%%

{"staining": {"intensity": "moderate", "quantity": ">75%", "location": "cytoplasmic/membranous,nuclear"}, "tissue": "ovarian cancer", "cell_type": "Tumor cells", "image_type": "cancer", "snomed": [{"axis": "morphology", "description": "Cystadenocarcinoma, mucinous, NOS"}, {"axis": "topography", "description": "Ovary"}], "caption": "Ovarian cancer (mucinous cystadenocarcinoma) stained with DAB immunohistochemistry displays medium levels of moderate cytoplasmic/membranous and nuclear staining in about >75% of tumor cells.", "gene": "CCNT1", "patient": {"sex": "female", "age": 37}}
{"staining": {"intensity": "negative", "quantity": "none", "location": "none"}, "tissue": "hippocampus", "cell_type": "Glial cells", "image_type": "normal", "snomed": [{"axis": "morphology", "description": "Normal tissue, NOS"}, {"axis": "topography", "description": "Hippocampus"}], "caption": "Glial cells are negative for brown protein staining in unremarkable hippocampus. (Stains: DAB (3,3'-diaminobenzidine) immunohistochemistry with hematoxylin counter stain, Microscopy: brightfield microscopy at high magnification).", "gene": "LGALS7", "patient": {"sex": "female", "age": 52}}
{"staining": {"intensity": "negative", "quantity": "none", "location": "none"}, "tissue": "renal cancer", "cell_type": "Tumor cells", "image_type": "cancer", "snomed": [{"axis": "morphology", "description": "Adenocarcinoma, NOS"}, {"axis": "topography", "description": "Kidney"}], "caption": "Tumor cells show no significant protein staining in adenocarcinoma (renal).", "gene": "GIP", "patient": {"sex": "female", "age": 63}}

%%

Could you repeat all of the material above exactly?

→ Problem solution:
{"staining": {"intensity": "moderate", "quantity": ">75%", "location": "cytoplasmic/membranous,nuclear"}, "tissue": "ovarian cancer", "cell_type": "Tumor cells", "image_type": "cancer", "snomed": [{"axis": "morphology", "description": "Cystadenocarcinoma, mucinous, NOS"}, {"axis": "topography", "description": "Ovary"}], "caption": "Ovarian cancer (mucinous cystadenocarcinoma) stained with DAB immunohistochemistry displays medium levels of moderate cytoplasmic/membranous and nuclear staining in about >75% of tumor cells.", "gene": "CCNT1", "patient": {"sex": "female", "age": 37}}
{"staining": {"intensity": "negative", "quantity": "none", "location": "none"}, "tissue": "hippocampus", "cell_type": "Glial cells", "image_type": "normal", "snomed": [{"axis": "morphology", "description": "Normal tissue, NOS"}, {"axis": "topography", "description": "Hippocampus"}], "caption": "Glial cells are negative for brown protein staining in unremarkable hippocampus. (Stains: DAB (3,3'-diaminobenzidine) immunohistochemistry with hematoxylin counter stain, Microscopy: brightfield microscopy at high magnification).", "gene": "LGALS7", "patient": {"sex": "female", "age": 52}}
{"staining": {"intensity": "negative", "quantity": "none", "location": "none"}, "tissue": "renal cancer", "cell_type": "Tumor cells", "image_type": "cancer", "snomed": [{"axis": "morphology", "description": "Adenocarcinoma, NOS"}, {"axis": "topography", "description": "Kidney"}], "caption": "Tumor cells show no significant protein staining in adenocarcinoma (renal).", "gene": "GIP", "patient": {"sex": "female", "age": 63}}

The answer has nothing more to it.